◆ Stored records
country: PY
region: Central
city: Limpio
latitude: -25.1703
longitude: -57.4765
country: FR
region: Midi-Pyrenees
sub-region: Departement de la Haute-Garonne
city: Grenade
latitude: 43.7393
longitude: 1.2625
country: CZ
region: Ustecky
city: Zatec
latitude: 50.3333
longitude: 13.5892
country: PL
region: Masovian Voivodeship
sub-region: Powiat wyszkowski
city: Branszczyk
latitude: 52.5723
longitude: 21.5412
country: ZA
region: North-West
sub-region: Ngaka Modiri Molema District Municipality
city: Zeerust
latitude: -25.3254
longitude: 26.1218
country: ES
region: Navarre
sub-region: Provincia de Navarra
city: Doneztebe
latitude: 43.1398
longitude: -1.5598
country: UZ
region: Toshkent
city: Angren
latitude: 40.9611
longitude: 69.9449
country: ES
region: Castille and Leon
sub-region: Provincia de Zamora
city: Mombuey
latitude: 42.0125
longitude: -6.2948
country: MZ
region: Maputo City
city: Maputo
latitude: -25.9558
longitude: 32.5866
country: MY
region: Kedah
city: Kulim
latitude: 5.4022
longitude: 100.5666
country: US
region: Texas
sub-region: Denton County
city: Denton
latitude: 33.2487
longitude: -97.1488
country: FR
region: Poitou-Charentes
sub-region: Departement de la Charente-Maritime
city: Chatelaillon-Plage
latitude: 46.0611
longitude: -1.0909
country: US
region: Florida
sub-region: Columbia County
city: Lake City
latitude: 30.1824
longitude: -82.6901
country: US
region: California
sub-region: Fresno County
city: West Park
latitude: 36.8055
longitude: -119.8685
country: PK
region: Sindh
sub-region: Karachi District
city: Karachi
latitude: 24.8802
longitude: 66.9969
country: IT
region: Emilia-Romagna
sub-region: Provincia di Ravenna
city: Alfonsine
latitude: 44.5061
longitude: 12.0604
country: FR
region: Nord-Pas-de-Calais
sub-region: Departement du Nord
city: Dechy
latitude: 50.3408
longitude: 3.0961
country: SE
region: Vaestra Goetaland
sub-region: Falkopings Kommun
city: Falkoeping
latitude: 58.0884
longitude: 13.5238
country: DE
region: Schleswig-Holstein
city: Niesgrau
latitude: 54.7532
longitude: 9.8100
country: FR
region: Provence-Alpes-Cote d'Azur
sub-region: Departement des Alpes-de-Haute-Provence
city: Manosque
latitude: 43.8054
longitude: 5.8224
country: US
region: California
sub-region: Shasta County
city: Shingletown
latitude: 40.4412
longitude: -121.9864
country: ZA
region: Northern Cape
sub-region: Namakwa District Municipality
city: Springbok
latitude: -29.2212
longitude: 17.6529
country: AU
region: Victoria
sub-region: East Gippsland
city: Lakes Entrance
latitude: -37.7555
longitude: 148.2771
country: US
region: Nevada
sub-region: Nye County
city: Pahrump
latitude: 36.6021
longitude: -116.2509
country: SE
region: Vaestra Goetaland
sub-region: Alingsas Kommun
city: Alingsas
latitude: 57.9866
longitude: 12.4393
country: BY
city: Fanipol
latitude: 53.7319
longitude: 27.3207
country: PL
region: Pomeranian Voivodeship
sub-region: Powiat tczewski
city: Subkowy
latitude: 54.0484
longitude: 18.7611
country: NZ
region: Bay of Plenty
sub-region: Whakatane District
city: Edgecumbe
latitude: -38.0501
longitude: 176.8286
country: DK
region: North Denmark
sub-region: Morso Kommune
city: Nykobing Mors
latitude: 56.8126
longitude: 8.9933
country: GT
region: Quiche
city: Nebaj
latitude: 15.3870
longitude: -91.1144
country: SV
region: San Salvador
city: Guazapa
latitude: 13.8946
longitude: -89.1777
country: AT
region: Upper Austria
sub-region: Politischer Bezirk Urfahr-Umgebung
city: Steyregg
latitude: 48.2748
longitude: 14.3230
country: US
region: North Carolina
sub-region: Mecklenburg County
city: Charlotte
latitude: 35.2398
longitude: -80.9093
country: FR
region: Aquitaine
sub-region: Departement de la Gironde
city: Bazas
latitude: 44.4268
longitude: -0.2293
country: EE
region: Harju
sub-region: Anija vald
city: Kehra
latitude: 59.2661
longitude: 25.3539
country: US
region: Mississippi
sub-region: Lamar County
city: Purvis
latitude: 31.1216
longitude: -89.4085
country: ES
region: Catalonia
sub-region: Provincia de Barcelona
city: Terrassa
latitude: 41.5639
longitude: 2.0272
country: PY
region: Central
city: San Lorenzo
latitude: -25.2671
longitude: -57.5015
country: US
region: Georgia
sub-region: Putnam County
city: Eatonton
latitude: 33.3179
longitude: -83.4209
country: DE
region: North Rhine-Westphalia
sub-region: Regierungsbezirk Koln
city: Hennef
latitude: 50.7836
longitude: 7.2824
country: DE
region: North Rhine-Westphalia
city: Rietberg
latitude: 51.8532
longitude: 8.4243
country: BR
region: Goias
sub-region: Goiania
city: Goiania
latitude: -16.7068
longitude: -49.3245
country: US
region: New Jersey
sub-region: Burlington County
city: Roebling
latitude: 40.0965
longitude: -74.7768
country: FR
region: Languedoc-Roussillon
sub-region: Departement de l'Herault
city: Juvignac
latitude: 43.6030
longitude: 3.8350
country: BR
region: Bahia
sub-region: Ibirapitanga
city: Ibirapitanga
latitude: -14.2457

◆ Request
Write these lines out again, swapping "latitude" for "lat" everywhere and leaving everything else the same.

◆ Result for this exercise
country: PY
region: Central
city: Limpio
lat: -25.1703
longitude: -57.4765
country: FR
region: Midi-Pyrenees
sub-region: Departement de la Haute-Garonne
city: Grenade
lat: 43.7393
longitude: 1.2625
country: CZ
region: Ustecky
city: Zatec
lat: 50.3333
longitude: 13.5892
country: PL
region: Masovian Voivodeship
sub-region: Powiat wyszkowski
city: Branszczyk
lat: 52.5723
longitude: 21.5412
country: ZA
region: North-West
sub-region: Ngaka Modiri Molema District Municipality
city: Zeerust
lat: -25.3254
longitude: 26.1218
country: ES
region: Navarre
sub-region: Provincia de Navarra
city: Doneztebe
lat: 43.1398
longitude: -1.5598
country: UZ
region: Toshkent
city: Angren
lat: 40.9611
longitude: 69.9449
country: ES
region: Castille and Leon
sub-region: Provincia de Zamora
city: Mombuey
lat: 42.0125
longitude: -6.2948
country: MZ
region: Maputo City
city: Maputo
lat: -25.9558
longitude: 32.5866
country: MY
region: Kedah
city: Kulim
lat: 5.4022
longitude: 100.5666
country: US
region: Texas
sub-region: Denton County
city: Denton
lat: 33.2487
longitude: -97.1488
country: FR
region: Poitou-Charentes
sub-region: Departement de la Charente-Maritime
city: Chatelaillon-Plage
lat: 46.0611
longitude: -1.0909
country: US
region: Florida
sub-region: Columbia County
city: Lake City
lat: 30.1824
longitude: -82.6901
country: US
region: California
sub-region: Fresno County
city: West Park
lat: 36.8055
longitude: -119.8685
country: PK
region: Sindh
sub-region: Karachi District
city: Karachi
lat: 24.8802
longitude: 66.9969
country: IT
region: Emilia-Romagna
sub-region: Provincia di Ravenna
city: Alfonsine
lat: 44.5061
longitude: 12.0604
country: FR
region: Nord-Pas-de-Calais
sub-region: Departement du Nord
city: Dechy
lat: 50.3408
longitude: 3.0961
country: SE
region: Vaestra Goetaland
sub-region: Falkopings Kommun
city: Falkoeping
lat: 58.0884
longitude: 13.5238
country: DE
region: Schleswig-Holstein
city: Niesgrau
lat: 54.7532
longitude: 9.8100
country: FR
region: Provence-Alpes-Cote d'Azur
sub-region: Departement des Alpes-de-Haute-Provence
city: Manosque
lat: 43.8054
longitude: 5.8224
country: US
region: California
sub-region: Shasta County
city: Shingletown
lat: 40.4412
longitude: -121.9864
country: ZA
region: Northern Cape
sub-region: Namakwa District Municipality
city: Springbok
lat: -29.2212
longitude: 17.6529
country: AU
region: Victoria
sub-region: East Gippsland
city: Lakes Entrance
lat: -37.7555
longitude: 148.2771
country: US
region: Nevada
sub-region: Nye County
city: Pahrump
lat: 36.6021
longitude: -116.2509
country: SE
region: Vaestra Goetaland
sub-region: Alingsas Kommun
city: Alingsas
lat: 57.9866
longitude: 12.4393
country: BY
city: Fanipol
lat: 53.7319
longitude: 27.3207
country: PL
region: Pomeranian Voivodeship
sub-region: Powiat tczewski
city: Subkowy
lat: 54.0484
longitude: 18.7611
country: NZ
region: Bay of Plenty
sub-region: Whakatane District
city: Edgecumbe
lat: -38.0501
longitude: 176.8286
country: DK
region: North Denmark
sub-region: Morso Kommune
city: Nykobing Mors
lat: 56.8126
longitude: 8.9933
country: GT
region: Quiche
city: Nebaj
lat: 15.3870
longitude: -91.1144
country: SV
region: San Salvador
city: Guazapa
lat: 13.8946
longitude: -89.1777
country: AT
region: Upper Austria
sub-region: Politischer Bezirk Urfahr-Umgebung
city: Steyregg
lat: 48.2748
longitude: 14.3230
country: US
region: North Carolina
sub-region: Mecklenburg County
city: Charlotte
lat: 35.2398
longitude: -80.9093
country: FR
region: Aquitaine
sub-region: Departement de la Gironde
city: Bazas
lat: 44.4268
longitude: -0.2293
country: EE
region: Harju
sub-region: Anija vald
city: Kehra
lat: 59.2661
longitude: 25.3539
country: US
region: Mississippi
sub-region: Lamar County
city: Purvis
lat: 31.1216
longitude: -89.4085
country: ES
region: Catalonia
sub-region: Provincia de Barcelona
city: Terrassa
lat: 41.5639
longitude: 2.0272
country: PY
region: Central
city: San Lorenzo
lat: -25.2671
longitude: -57.5015
country: US
region: Georgia
sub-region: Putnam County
city: Eatonton
lat: 33.3179
longitude: -83.4209
country: DE
region: North Rhine-Westphalia
sub-region: Regierungsbezirk Koln
city: Hennef
lat: 50.7836
longitude: 7.2824
country: DE
region: North Rhine-Westphalia
city: Rietberg
lat: 51.8532
longitude: 8.4243
country: BR
region: Goias
sub-region: Goiania
city: Goiania
lat: -16.7068
longitude: -49.3245
country: US
region: New Jersey
sub-region: Burlington County
city: Roebling
lat: 40.0965
longitude: -74.7768
country: FR
region: Languedoc-Roussillon
sub-region: Departement de l'Herault
city: Juvignac
lat: 43.6030
longitude: 3.8350
country: BR
region: Bahia
sub-region: Ibirapitanga
city: Ibirapitanga
lat: -14.2457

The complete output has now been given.